Assignment: From the records below, return every line containing the word "prix".

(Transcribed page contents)
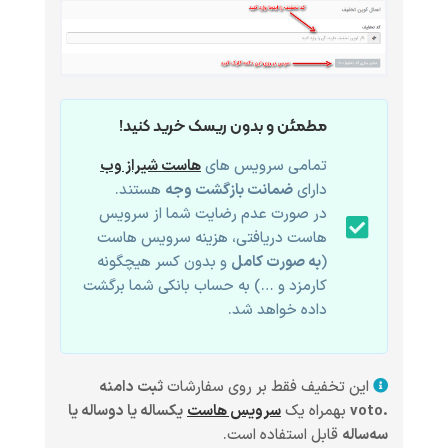
مطمئن و بدون ریسک خرید کنید!
تمامی سرویس های
هاست شیراز وب
دارای
ضمانت بازگشت وجه
هستند.
در صورت عدم رضایت شما از سرویس
هاست دریافتی، هزینه سرویس هاست
(
به صورت کامل
و بدون کسر هیچگونه
کارمزد و …) به حساب بانکی شما برگشت
داده خواهد شد.
این تخفیف فقط بر روی سفارشات
ثبت دامنه
.voto
بهمراه یک
سرویس هاست
یکساله یا دوساله یا
سه‌ساله
قابل استفاده است.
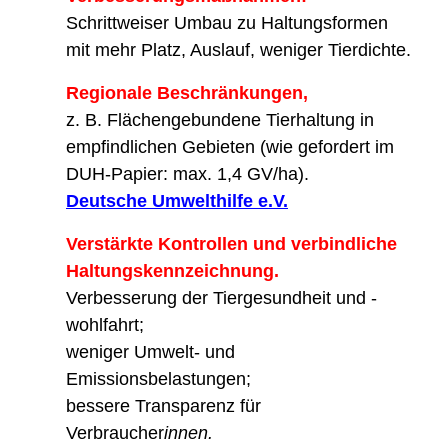
Schrittweiser Umbau zu Haltungsformen
mit mehr Platz, Auslauf, weniger Tierdichte.
Regionale Beschränkungen,
z. B. Flächengebundene Tierhaltung in
empfindlichen Gebieten (wie gefordert im
DUH‐Papier: max. 1,4 GV/ha).
Deutsche Umwelthilfe e.V.
Verstärkte Kontrollen und verbindliche
Haltungskennzeichnung.
Verbesserung der Tiergesundheit und -
wohlfahrt;
weniger Umwelt- und
Emissionsbelastungen;
bessere Transparenz für
Verbraucher
innen.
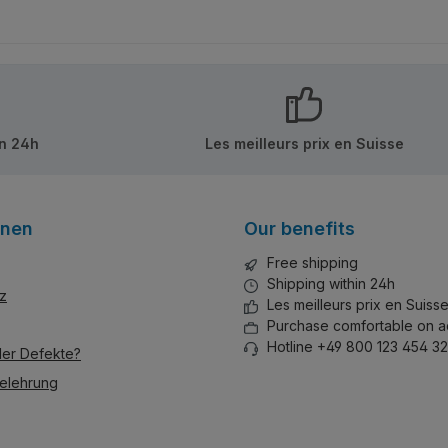
in 24h
Les meilleurs prix en Suisse
onen
Our benefits
Free shipping
Shipping within 24h
z
Les meilleurs prix en Suiss
Purchase comfortable on a
Hotline +49 800 123 454 32
der Defekte?
elehrung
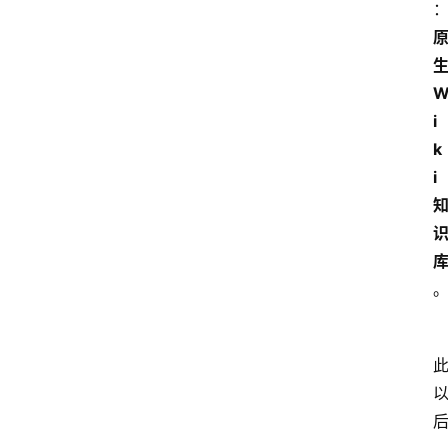
生
i
k
i 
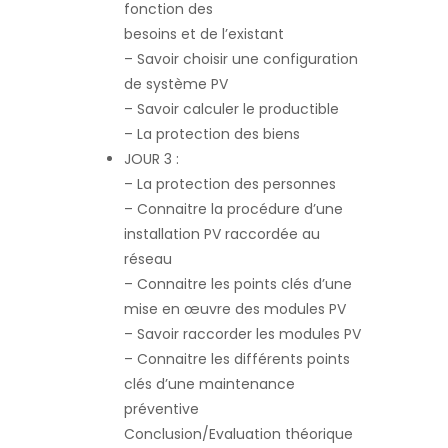
fonction des
besoins et de l’existant
– Savoir choisir une configuration
de système PV
– Savoir calculer le productible
– La protection des biens
JOUR 3 :
– La protection des personnes
– Connaitre la procédure d’une
installation PV raccordée au
réseau
– Connaitre les points clés d’une
mise en œuvre des modules PV
– Savoir raccorder les modules PV
– Connaitre les différents points
clés d’une maintenance
préventive
Conclusion/Evaluation théorique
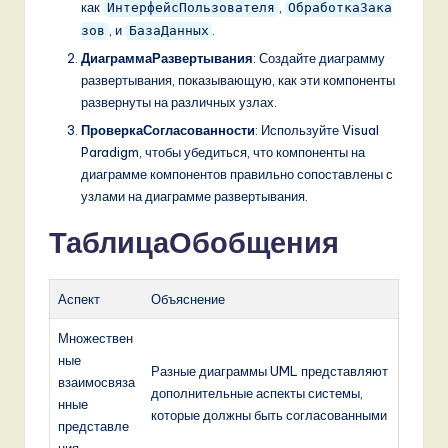
как
,
ИнтерфейсПользователя
ОбработкаЗака
, и
.
зов
БазаДанных
ДиаграммаРазвертывания
: Создайте диаграмму
развертывания, показывающую, как эти компоненты
развернуты на различных узлах.
ПроверкаСогласованности
: Используйте Visual
Paradigm, чтобы убедиться, что компоненты на
диаграмме компонентов правильно сопоставлены с
узлами на диаграмме развертывания.
ТаблицаОбобщения
Аспект
Объяснение
Множествен
ные
Разные диаграммы UML представляют
взаимосвяза
дополнительные аспекты системы,
нные
которые должны быть согласованными
представле
ния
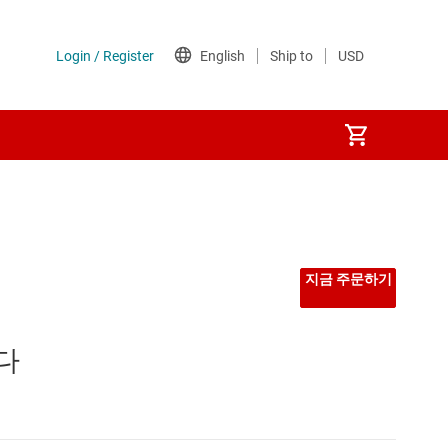
지금 주문하기
 다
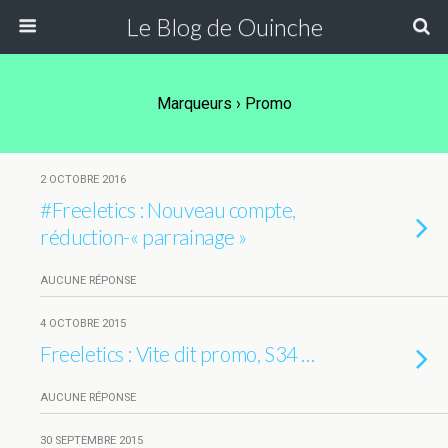
Le Blog de Ouinche
Marqueurs › Promo
2 OCTOBRE 2016
#Freeletics : Nouveau compte,
réduction-« parrainage »
AUCUNE RÉPONSE
4 OCTOBRE 2015
Freeletics : Vite dit promo, S34 …
AUCUNE RÉPONSE
30 SEPTEMBRE 2015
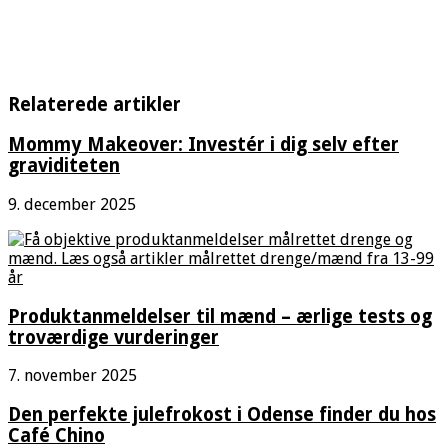
Relaterede artikler
Mommy Makeover: Investér i dig selv efter
graviditeten
9. december 2025
Produktanmeldelser til mænd – ærlige tests og
troværdige vurderinger
7. november 2025
Den perfekte julefrokost i Odense finder du hos
Café Chino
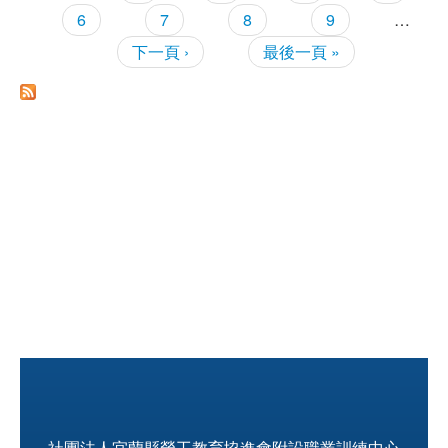
6
7
8
9
…
職安測驗
下一頁 ›
最後一頁 »
交通位置
線上報名
反應信箱
資安公告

Solution for this problem:
Les meilleurs prix en Suisse
Les meilleurs prix en Suiss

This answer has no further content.